Activity
Your answer must be an exact copy of the entries, containing no images.
*** Provided entries ***
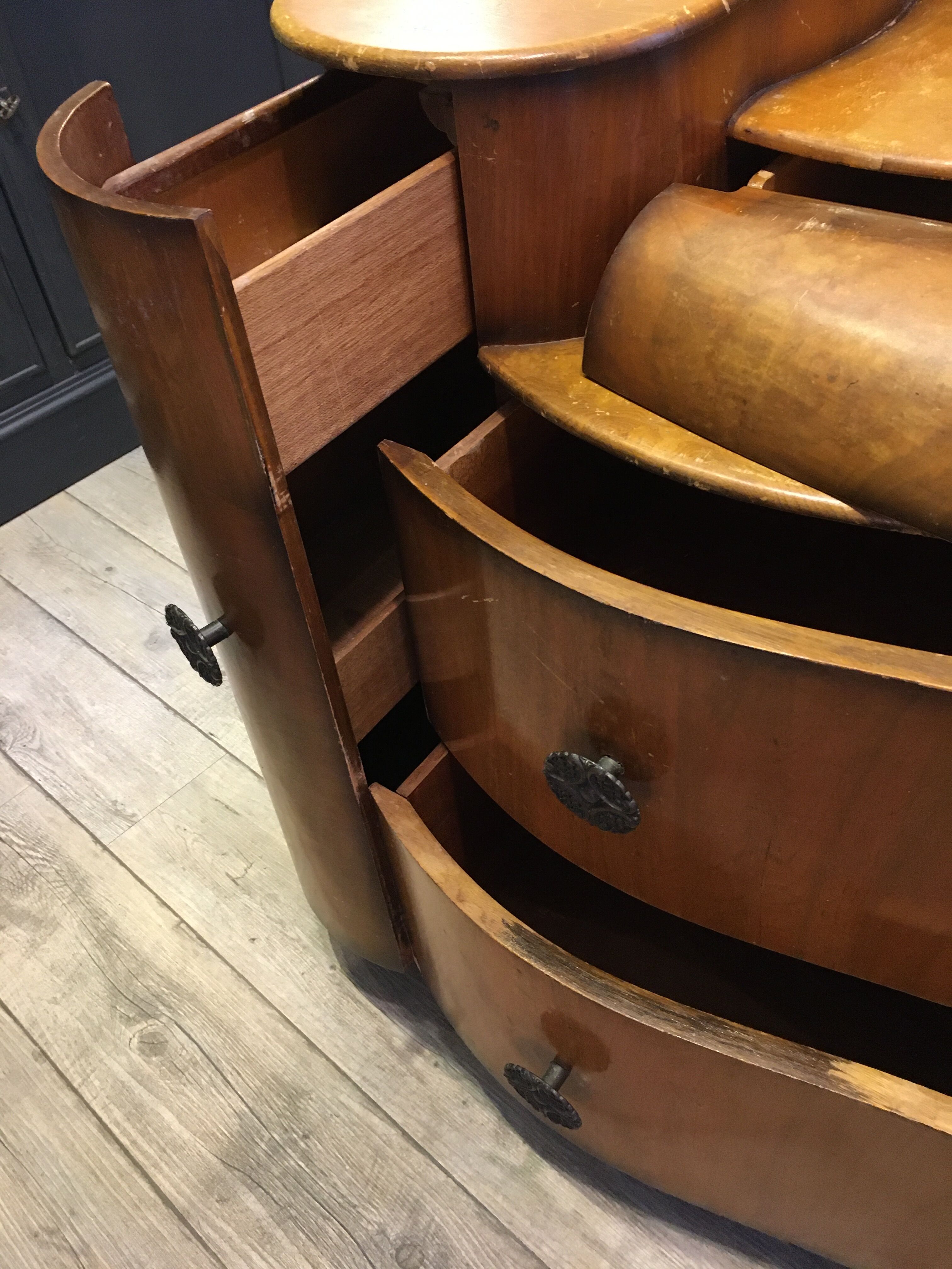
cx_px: 476
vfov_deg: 61.7
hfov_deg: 48.2
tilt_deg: -44.5
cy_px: 634
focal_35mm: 29
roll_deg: +7.8
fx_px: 1063
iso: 200
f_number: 2.2
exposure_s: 1/25
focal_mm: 4.15
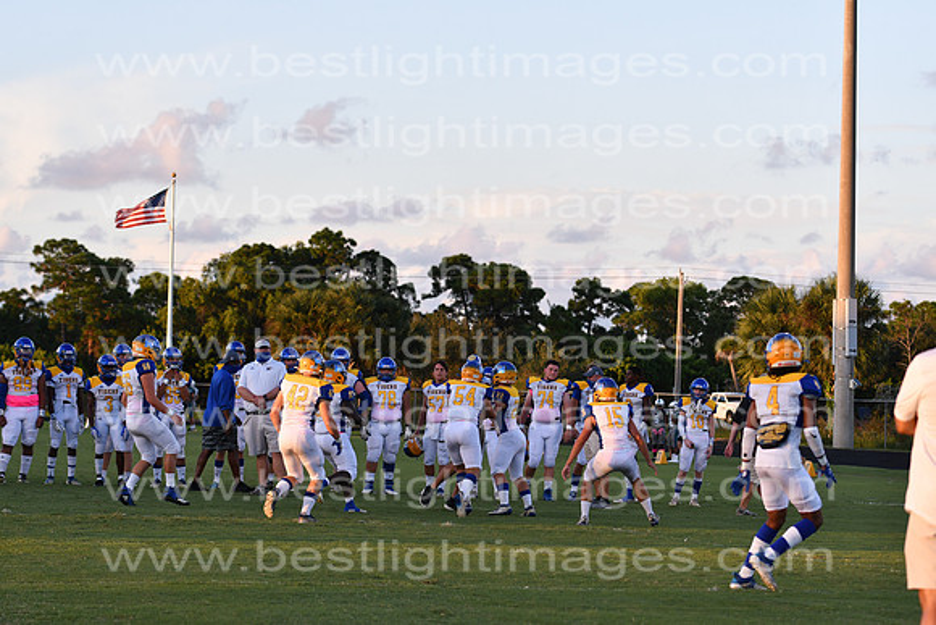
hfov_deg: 19.5
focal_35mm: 105
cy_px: 312
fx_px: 2731
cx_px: 468
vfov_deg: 13.0
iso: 400
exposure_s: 1/1000
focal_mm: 70
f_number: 4
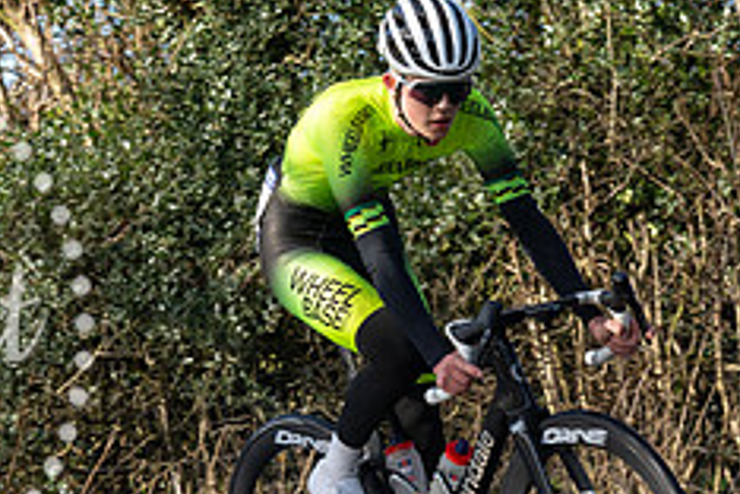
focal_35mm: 240
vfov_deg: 5.7
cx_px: 288
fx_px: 4933
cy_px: 166
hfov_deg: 8.6
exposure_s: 1/1000
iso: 1000
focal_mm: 97
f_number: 7.1
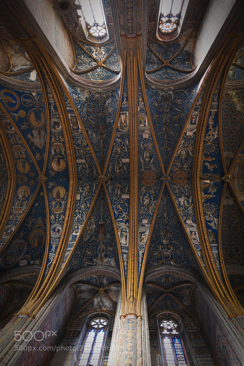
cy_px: 183
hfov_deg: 77.3
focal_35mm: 15
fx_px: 152
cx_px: 122
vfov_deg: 100.4
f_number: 2.4
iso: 500
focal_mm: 15
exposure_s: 1/30
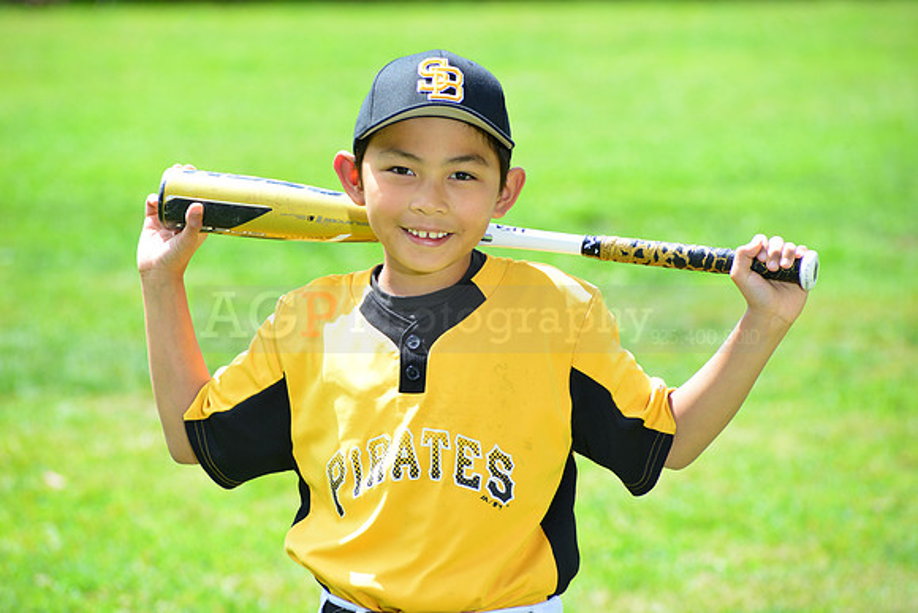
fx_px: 5101
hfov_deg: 10.3
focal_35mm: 200
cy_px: 306
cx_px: 459
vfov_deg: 6.9
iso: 200
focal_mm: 200
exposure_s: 1/200
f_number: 8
*** End of Provided entries ***
Reply
cx_px: 476
vfov_deg: 61.7
hfov_deg: 48.2
tilt_deg: -44.5
cy_px: 634
focal_35mm: 29
roll_deg: +7.8
fx_px: 1063
iso: 200
f_number: 2.2
exposure_s: 1/25
focal_mm: 4.15
hfov_deg: 19.5
focal_35mm: 105
cy_px: 312
fx_px: 2731
cx_px: 468
vfov_deg: 13.0
iso: 400
exposure_s: 1/1000
focal_mm: 70
f_number: 4
focal_35mm: 240
vfov_deg: 5.7
cx_px: 288
fx_px: 4933
cy_px: 166
hfov_deg: 8.6
exposure_s: 1/1000
iso: 1000
focal_mm: 97
f_number: 7.1
cy_px: 183
hfov_deg: 77.3
focal_35mm: 15
fx_px: 152
cx_px: 122
vfov_deg: 100.4
f_number: 2.4
iso: 500
focal_mm: 15
exposure_s: 1/30
fx_px: 5101
hfov_deg: 10.3
focal_35mm: 200
cy_px: 306
cx_px: 459
vfov_deg: 6.9
iso: 200
focal_mm: 200
exposure_s: 1/200
f_number: 8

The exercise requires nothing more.